Pictures paired with source code:
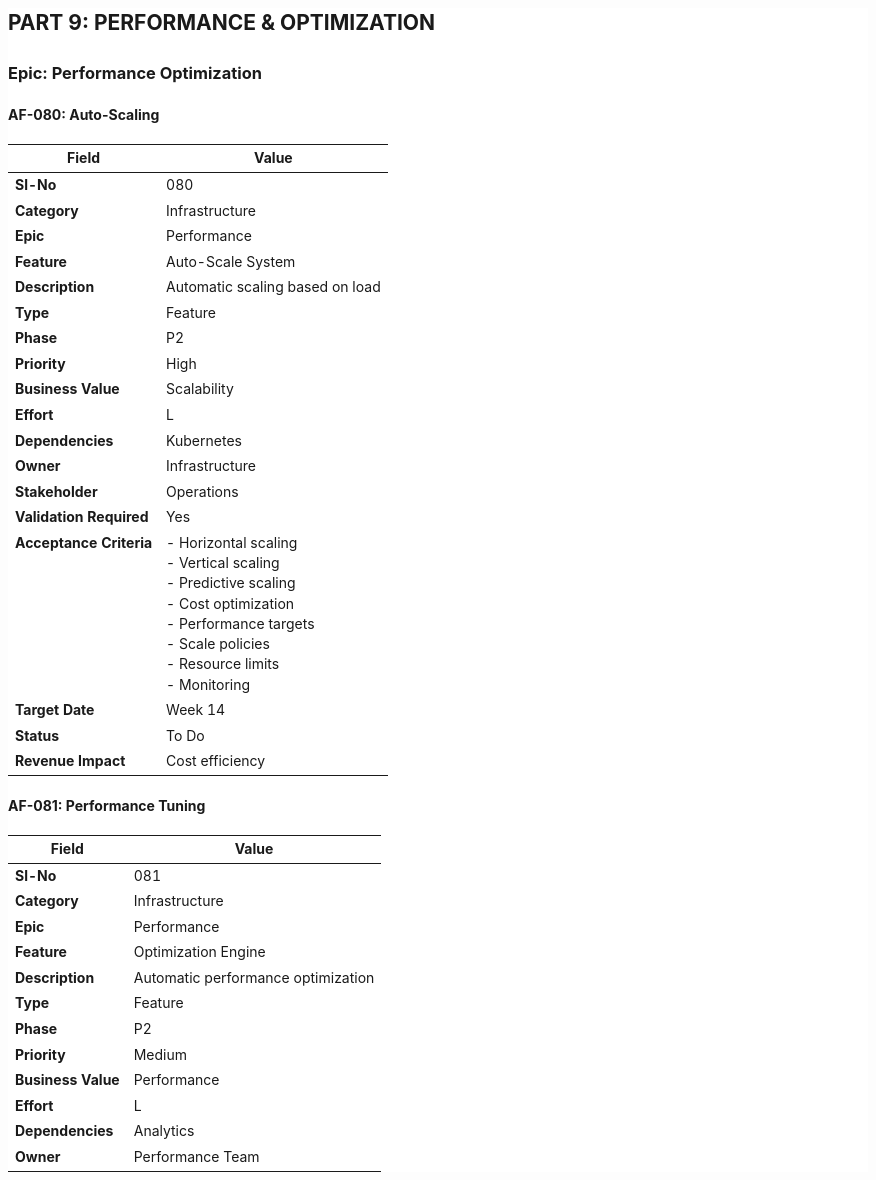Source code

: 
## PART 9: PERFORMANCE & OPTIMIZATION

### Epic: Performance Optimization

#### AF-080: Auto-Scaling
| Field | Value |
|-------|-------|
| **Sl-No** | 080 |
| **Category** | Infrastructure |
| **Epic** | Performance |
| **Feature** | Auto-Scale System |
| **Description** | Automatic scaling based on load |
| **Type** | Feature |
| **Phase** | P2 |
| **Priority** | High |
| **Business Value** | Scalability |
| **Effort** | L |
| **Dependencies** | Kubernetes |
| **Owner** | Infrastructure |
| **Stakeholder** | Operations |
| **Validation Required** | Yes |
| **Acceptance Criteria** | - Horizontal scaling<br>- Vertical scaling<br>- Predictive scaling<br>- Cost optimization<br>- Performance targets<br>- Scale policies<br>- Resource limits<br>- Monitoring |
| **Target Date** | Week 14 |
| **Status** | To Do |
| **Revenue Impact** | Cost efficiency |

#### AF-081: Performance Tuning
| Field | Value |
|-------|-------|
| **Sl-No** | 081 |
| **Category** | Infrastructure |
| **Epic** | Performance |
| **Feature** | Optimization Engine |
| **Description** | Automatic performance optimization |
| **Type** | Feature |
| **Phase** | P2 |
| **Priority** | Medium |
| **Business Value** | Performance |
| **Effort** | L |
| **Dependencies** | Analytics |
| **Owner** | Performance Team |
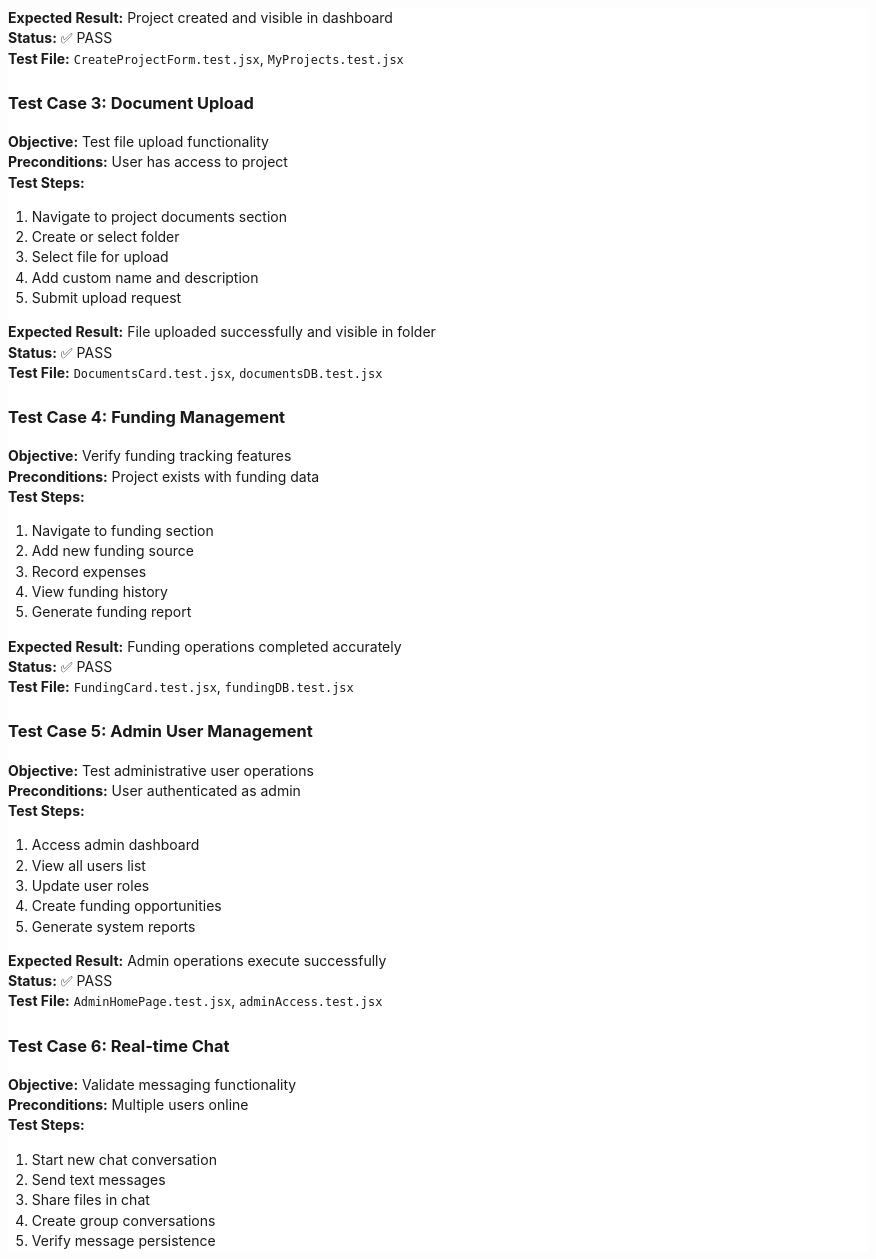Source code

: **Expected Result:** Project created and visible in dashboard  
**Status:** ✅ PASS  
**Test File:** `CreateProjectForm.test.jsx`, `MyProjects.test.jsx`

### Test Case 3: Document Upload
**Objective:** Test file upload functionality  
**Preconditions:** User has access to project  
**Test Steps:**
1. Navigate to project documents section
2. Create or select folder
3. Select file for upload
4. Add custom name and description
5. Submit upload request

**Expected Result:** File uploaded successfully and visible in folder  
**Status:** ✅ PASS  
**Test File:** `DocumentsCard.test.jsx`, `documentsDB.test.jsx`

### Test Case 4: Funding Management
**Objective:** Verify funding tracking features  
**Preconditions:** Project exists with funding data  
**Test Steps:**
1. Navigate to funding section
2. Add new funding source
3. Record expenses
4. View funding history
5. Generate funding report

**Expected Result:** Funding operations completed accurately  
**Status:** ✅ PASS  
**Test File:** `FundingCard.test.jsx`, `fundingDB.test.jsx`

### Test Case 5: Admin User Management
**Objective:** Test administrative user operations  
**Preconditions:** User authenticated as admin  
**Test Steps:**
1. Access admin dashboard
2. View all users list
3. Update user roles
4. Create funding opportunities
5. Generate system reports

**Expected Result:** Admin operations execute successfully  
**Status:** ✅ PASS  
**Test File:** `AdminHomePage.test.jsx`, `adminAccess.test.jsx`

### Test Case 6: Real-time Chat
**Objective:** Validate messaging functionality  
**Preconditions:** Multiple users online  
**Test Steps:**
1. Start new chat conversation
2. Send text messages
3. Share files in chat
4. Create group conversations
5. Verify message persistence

--

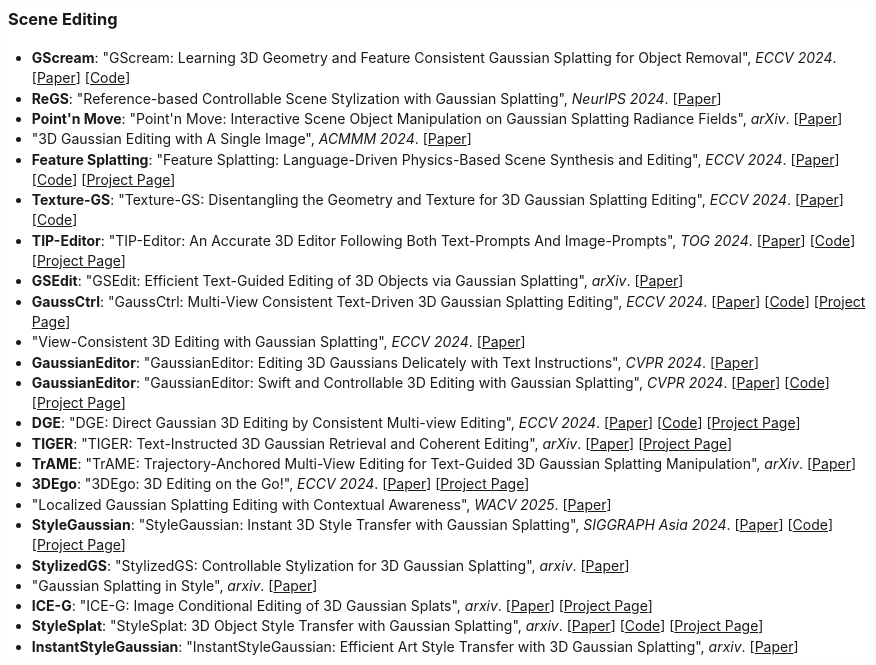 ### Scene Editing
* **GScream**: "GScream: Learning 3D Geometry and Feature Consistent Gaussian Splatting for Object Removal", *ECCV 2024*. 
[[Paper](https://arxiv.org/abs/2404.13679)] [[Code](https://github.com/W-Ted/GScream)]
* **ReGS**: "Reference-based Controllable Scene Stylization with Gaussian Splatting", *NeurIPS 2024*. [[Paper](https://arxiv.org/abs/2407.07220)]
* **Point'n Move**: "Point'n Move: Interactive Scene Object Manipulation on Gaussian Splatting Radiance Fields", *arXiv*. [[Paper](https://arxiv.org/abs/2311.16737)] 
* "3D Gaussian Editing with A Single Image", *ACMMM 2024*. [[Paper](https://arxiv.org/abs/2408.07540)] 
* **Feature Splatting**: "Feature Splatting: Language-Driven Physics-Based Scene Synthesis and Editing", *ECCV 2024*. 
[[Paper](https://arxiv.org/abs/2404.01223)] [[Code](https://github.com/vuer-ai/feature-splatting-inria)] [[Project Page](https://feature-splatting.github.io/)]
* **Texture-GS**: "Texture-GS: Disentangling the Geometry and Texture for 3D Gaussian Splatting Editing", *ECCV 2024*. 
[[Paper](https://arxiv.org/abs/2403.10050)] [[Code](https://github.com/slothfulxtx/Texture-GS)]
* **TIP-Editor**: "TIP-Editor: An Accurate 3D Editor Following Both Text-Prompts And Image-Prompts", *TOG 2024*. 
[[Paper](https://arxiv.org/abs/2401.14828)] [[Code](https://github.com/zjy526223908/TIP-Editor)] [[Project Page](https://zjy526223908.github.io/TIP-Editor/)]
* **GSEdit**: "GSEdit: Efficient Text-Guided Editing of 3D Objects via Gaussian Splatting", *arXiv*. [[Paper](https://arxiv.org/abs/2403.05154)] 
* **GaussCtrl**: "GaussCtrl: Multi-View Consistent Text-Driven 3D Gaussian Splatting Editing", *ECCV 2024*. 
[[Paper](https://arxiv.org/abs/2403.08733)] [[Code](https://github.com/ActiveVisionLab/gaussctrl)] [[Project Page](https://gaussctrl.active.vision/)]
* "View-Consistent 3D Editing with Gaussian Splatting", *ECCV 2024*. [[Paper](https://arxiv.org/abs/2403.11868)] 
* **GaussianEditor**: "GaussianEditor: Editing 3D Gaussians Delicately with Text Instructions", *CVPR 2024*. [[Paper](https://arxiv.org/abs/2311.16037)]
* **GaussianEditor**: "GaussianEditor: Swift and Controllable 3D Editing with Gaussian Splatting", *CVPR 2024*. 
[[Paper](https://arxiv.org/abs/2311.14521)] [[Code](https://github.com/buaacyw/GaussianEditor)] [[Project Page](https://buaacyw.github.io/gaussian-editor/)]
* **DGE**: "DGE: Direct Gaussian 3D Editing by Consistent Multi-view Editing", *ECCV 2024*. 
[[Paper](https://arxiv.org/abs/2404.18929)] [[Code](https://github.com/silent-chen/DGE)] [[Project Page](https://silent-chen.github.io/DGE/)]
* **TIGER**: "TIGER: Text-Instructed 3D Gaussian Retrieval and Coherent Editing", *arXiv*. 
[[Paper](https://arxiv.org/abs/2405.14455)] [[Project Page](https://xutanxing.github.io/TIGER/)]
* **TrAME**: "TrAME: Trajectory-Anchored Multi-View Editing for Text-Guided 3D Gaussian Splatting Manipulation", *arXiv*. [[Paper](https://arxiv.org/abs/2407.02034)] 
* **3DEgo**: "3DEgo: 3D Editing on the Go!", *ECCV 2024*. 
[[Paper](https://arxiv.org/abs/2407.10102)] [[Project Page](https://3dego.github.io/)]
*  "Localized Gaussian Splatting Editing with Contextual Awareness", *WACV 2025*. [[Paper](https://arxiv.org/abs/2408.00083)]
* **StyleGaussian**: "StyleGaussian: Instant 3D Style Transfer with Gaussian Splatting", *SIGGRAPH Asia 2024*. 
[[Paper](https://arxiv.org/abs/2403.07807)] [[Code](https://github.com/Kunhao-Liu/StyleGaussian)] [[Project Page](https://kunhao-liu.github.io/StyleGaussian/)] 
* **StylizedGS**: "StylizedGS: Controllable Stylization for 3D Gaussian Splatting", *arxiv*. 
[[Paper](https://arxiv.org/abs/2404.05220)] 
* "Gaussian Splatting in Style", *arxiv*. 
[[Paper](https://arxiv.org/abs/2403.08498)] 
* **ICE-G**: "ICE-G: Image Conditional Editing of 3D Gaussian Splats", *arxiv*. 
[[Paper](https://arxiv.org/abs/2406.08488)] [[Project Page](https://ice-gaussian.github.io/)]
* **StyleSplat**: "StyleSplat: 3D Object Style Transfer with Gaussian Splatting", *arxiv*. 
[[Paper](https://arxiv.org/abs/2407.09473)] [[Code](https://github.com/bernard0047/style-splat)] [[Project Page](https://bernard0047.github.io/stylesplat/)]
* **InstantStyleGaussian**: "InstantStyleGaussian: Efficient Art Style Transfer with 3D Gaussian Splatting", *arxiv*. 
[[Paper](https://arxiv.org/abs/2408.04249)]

---

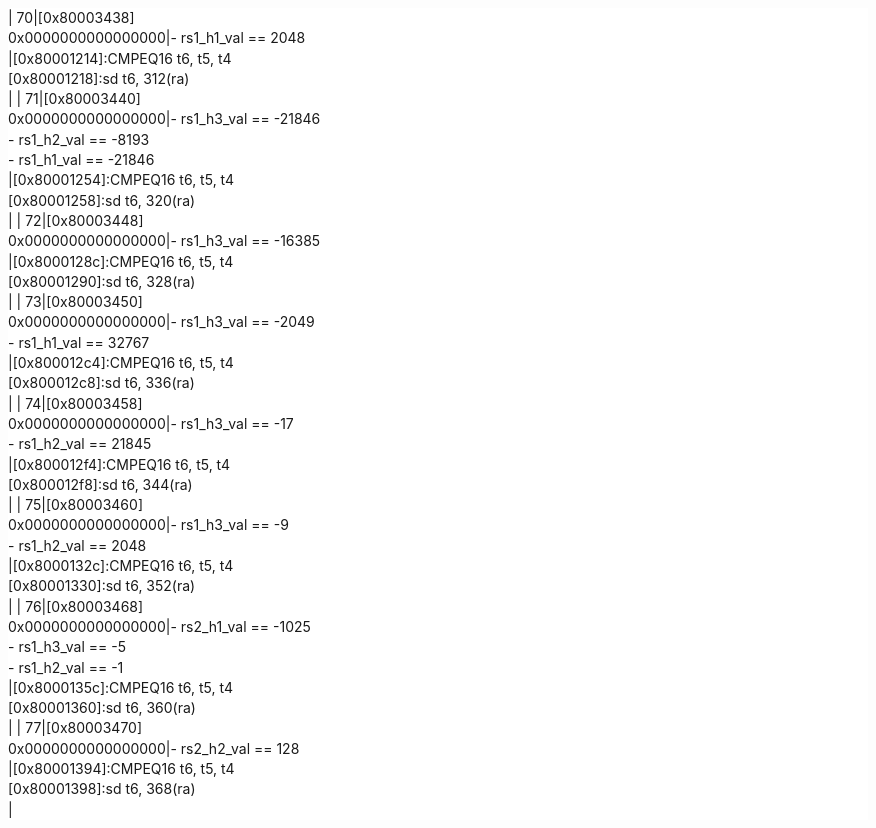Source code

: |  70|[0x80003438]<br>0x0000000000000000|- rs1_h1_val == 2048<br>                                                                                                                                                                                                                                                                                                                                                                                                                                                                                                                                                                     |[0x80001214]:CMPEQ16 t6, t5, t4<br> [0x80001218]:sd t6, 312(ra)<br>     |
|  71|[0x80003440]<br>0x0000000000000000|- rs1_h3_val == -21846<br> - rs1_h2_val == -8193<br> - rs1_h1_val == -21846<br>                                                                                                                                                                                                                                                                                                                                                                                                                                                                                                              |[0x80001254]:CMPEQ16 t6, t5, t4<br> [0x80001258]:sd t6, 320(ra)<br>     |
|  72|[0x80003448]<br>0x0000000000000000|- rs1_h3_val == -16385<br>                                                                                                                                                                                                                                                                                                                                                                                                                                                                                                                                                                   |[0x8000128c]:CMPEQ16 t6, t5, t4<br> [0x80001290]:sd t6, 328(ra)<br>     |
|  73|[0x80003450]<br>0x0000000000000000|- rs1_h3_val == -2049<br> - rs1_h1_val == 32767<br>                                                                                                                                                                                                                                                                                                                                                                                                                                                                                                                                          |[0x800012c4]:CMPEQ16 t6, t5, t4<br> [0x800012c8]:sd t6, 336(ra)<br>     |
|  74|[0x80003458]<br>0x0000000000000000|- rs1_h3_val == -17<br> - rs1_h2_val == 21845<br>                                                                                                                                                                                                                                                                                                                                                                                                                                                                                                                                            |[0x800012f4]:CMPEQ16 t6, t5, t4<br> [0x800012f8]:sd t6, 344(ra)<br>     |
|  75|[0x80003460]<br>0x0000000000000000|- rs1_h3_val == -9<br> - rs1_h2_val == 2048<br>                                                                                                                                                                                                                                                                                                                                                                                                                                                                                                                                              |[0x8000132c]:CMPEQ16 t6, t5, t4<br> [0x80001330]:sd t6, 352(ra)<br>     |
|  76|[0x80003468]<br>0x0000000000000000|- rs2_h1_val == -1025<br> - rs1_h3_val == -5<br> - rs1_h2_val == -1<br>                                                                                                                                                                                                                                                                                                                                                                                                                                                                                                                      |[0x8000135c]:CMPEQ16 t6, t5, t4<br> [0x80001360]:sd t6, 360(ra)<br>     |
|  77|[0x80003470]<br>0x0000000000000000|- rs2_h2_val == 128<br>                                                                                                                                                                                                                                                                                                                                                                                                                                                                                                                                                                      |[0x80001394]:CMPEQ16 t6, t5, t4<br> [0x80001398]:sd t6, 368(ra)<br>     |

__EXERCISE BRIEF__
Can you repeat word for word the stretch of the records from the line containing "### Test Case 5: Admin User Management" through the line containing "5. Verify message persistence"?

__RESPONSE AREA__
### Test Case 5: Admin User Management
**Objective:** Test administrative user operations  
**Preconditions:** User authenticated as admin  
**Test Steps:**
1. Access admin dashboard
2. View all users list
3. Update user roles
4. Create funding opportunities
5. Generate system reports

**Expected Result:** Admin operations execute successfully  
**Status:** ✅ PASS  
**Test File:** `AdminHomePage.test.jsx`, `adminAccess.test.jsx`

### Test Case 6: Real-time Chat
**Objective:** Validate messaging functionality  
**Preconditions:** Multiple users online  
**Test Steps:**
1. Start new chat conversation
2. Send text messages
3. Share files in chat
4. Create group conversations
5. Verify message persistence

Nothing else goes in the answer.